## WORK REQUEST
Among the entries below, the lines from the one with "SCHAUKELNDE GESCHENKE AM" up to and including the one with "Sulaymon Rahmon. Orzulardan" are to be restated exactly, without pictures.

## EXTRACTED DATA
╔══
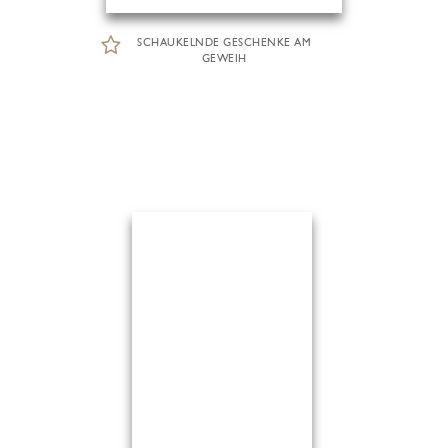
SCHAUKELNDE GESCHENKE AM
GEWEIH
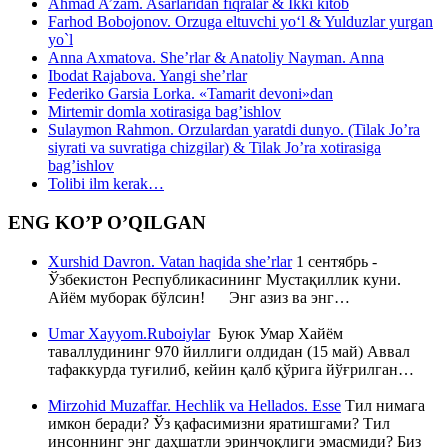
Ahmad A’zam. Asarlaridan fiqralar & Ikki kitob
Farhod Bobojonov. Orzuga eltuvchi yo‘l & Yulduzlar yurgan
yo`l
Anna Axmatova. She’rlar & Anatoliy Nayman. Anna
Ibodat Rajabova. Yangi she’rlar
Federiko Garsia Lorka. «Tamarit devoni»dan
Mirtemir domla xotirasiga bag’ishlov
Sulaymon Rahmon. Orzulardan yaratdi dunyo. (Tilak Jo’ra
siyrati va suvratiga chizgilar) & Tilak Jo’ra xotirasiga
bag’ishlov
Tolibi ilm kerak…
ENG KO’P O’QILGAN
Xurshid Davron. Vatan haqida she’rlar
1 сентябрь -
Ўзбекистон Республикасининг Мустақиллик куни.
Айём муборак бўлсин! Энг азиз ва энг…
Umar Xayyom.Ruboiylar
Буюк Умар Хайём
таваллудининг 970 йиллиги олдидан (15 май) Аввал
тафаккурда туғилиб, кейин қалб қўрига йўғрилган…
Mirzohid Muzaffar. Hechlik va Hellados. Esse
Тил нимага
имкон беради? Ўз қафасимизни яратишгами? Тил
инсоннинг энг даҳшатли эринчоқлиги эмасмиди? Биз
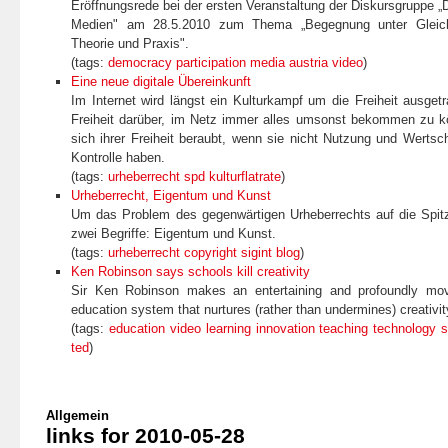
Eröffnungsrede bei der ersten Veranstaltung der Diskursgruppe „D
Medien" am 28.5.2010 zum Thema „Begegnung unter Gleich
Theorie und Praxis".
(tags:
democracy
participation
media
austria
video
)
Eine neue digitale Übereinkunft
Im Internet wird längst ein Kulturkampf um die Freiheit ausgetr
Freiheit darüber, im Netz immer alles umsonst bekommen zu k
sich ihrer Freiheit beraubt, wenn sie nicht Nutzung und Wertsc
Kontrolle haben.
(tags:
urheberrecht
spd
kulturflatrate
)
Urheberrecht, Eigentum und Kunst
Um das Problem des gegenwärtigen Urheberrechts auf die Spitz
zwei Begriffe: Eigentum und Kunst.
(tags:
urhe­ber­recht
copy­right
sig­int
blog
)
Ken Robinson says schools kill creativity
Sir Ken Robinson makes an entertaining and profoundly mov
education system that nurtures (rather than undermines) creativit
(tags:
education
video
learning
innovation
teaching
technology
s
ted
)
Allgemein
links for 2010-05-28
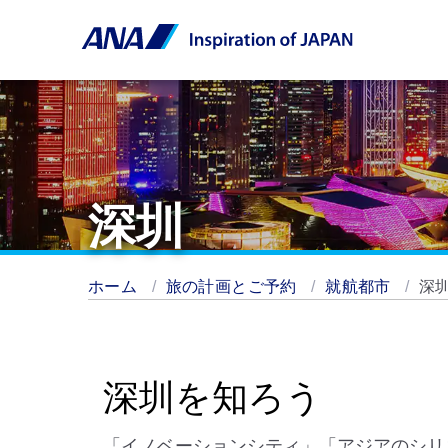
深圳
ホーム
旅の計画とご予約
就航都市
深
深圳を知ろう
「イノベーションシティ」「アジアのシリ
╚══
╔══
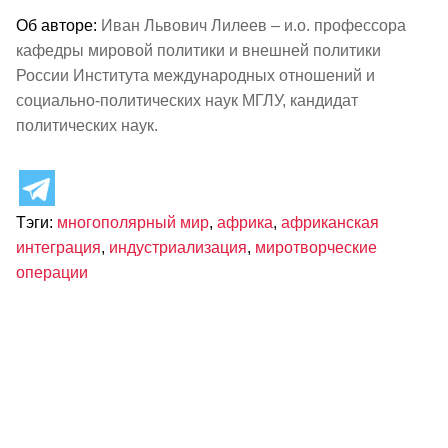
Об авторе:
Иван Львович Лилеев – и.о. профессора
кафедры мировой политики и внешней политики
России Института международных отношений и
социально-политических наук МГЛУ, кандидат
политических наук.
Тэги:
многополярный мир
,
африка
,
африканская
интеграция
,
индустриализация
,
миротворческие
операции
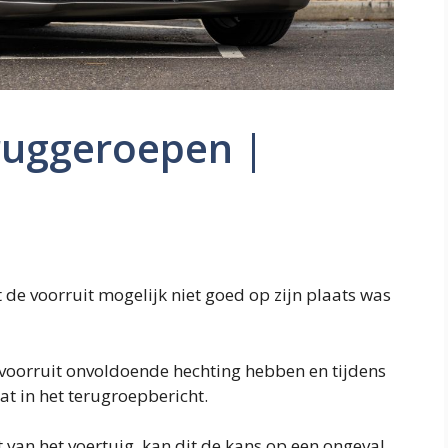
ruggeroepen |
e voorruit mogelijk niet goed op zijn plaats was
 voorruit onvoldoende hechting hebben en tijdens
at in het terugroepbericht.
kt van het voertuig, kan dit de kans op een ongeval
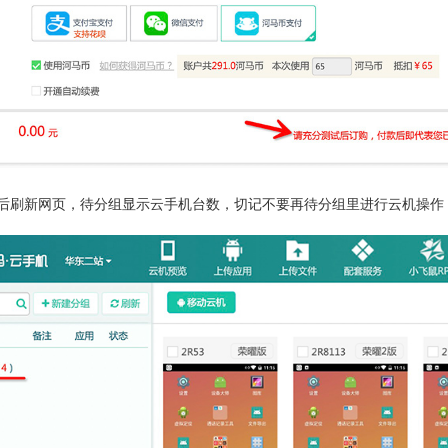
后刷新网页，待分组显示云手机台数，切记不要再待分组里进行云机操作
╚══
## EXERCISE SOLUTION
SCHAUKELNDE GESCHENKE AM
GEWEIH
Ahmad A’zam. Asarlaridan fiqralar & Ikki kitob
Farhod Bobojonov. Orzuga eltuvchi yo‘l & Yulduzlar yurgan
yo`l
Anna Axmatova. She’rlar & Anatoliy Nayman. Anna
Ibodat Rajabova. Yangi she’rlar
Federiko Garsia Lorka. «Tamarit devoni»dan
Mirtemir domla xotirasiga bag’ishlov
Sulaymon Rahmon. Orzulardan yaratdi dunyo. (Tilak Jo’ra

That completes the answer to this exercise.